Опубликовано в журнале НЛО, номер 4, 2005
КАКОЙ БОГ ХРАНИТ РУССКИЕ АРХИВЫ?
“Бог сохранял архивы России” — такова главная мысль трудов В.П. Козлова “Архивы России в зеркале средств массовой информации 90-х годов XX века” и “Проблемы доступа в архивы и их использования” (и так он собирается назвать свою будущую книгу). Если это ирония — не слишком ли цинично, когда вспомнишь “источники” поступления в РГАЛИ сотен архивов репрессированных российских литераторов — конфискация при аресте? В графе “откуда поступило” так и значится: “Из КГБ”. Если же это всерьез — то просто страшно.
Видимо, этот самый “бог” явился в нашу квартиру в Потаповском переулке 3 июня 1960 года в образе шестерых высоких чинов КГБ и буквально из рук (мама держала папку в руках) вырвал рукопись пьесы Б.Л. Пастернака “Слепая красавица”, последний дар поэта моей маме О.В. Ивинской. И унес в свое святилище. Но этого ему показалось мало: через два месяца нас с мамой арестовали и конфисковали все рукописи, черновики, переписку Б.Л. Пастернака, находившиеся в нашей квартире, которую он считал своим вторым домом. Во время следствия это было передано в РГАЛИ, и сколько мы ни боролись за возвращение отнятого (10 лет шло судебное разбирательство), уже после нашей реабилитации в 1988 году, “бог” ничего нам не возвратил. Кому это досталось — уже другой сюжет.

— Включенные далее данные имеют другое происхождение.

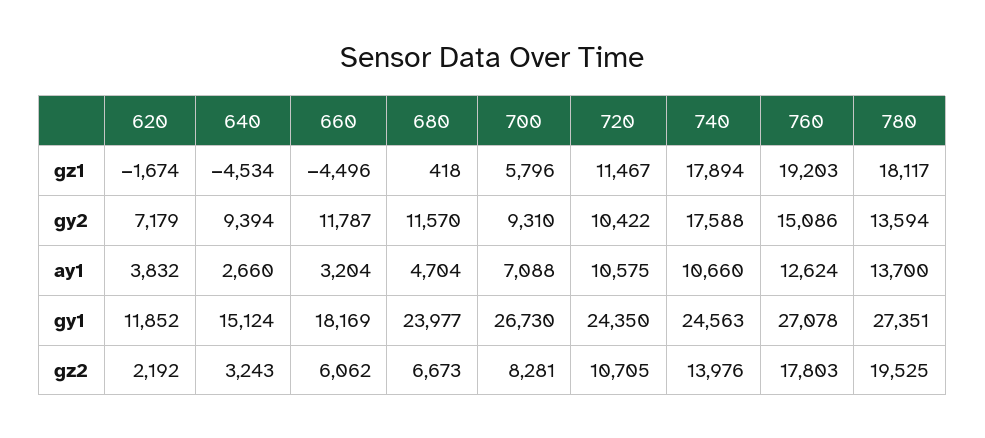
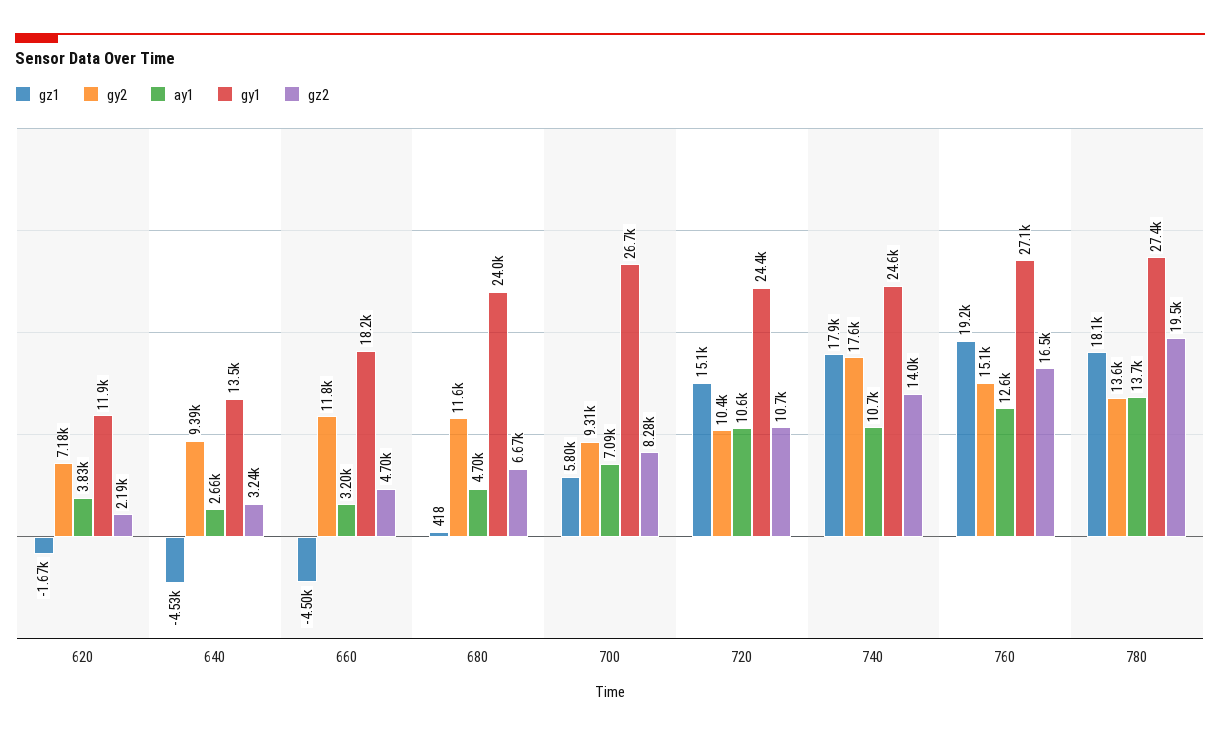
  {
    "gz1": {
      "620": -1674,
      "640": -4534,
      "660": -4496,
      "680": 418,
      "700": 5796,
-     "720": 11467,
+     "720": 15100,
      "740": 17894,
      "760": 19203,
      "780": 18117
    },
    "gy2": {
      "620": 7179,
      "640": 9394,
      "660": 11787,
      "680": 11570,
      "700": 9310,
      "720": 10422,
      "740": 17588,
      "760": 15086,
      "780": 13594
    },
    "ay1": {
      "620": 3832,
      "640": 2660,
      "660": 3204,
      "680": 4704,
      "700": 7088,
      "720": 10575,
      "740": 10660,
      "760": 12624,
      "780": 13700
    },
    "gy1": {
      "620": 11852,
-     "640": 15124,
+     "640": 13500,
      "660": 18169,
      "680": 23977,
      "700": 26730,
      "720": 24350,
      "740": 24563,
      "760": 27078,
      "780": 27351
    },
    "gz2": {
      "620": 2192,
      "640": 3243,
-     "660": 6062,
+     "660": 4700,
      "680": 6673,
      "700": 8281,
      "720": 10705,
      "740": 13976,
-     "760": 17803,
+     "760": 16500,
      "780": 19525
    }
  }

В.П. Козлов называет конфискованный у нас архив “осколками”, полагая, что главная часть осталась у нас, как он пишет, “в портфелях И. Емельяновой и В. Козового”. Он ошибается, недооценивая своего “бога”. “Осколки” — это рукопись второй части романа “Доктор Живаго”, пьесы “Слепая красавица”, переписка с издателями и т.п. В наших же “портфелях” остались письма Бориса Леонидовича моей маме, мне, книги с его надписями, черновики некоторых стихотворений. Все это мама опубликовала в своей книге “В плену времени” (М., 1992). Эти письма публикуются и в различных сборниках переписки Б.Л. Пастернака, о чем меня даже не ставят в известность. Так что как можно “нажиться на публикациях”, как пишет о нас с мужем В. Козлов, я ума не приложу.
Поражает ернический, насмешливый тон, которым В. Козлов пишет о моем покойном муже Вадиме Козовом (умер в 1999 году), поэте, эссеисте, переводчике, сыгравшем немалую роль в русской и французской культурах. Вадим студентом МГУ отсидел шесть лет в мордовских лагерях, наивно сражаясь за победу демократии в той самой России, в которой мы с вами живем. У него было обостренное чувство справедливости, он был рыцарем нашей семьи, страстно восставал против клеветы, лившейся и льющейся на наши головы. Он отнюдь не “использовал судьбу бедной женщины” (моей мамы), — как пишет В. Козлов, — когда ввязывался в безнадежную борьбу за возвращение отнятого “богом” у нас. Сказать, что они с мамой были единомышленниками, — этого мало. В этой борьбе была ее инициатива, ее страстное желание восстановить свое доброе имя.
Этого не произошло. Нет в живых ни мамы, ни Вадима, ни моего брата, который умер в прошлом году. Толчком к его смертельной болезни послужила травля, развязанная в “МК” некой Н. Дардыкиной, когда мама объявлялась агентом КГБ. (Эту клевету В. Козлов шутливо называет “подножкой” О. Ивинской.) Что ж, “против лома нет приема”. Не нам воевать с “богами”, которые по-прежнему охраняют добытые самыми разными путями сокровища.
В. Козлов много пишет о том, что наследие Пастернака — национальное достояние, принадлежит русскому народу. Интересно, с какого момента оно им стало? Было ли оно им, например, в марте 1959 года, когда прокурор СССР Руденко угрожал поэту статьей “измена родине” и арестом? (см. сборник “Б. Пастернак и власть”). Случись это, все было бы просто, и близкие его, сохранившие немногое уцелевшее, не могли бы даже претендовать на возвращение изъятого. А мы претендовали. Правда, без успеха.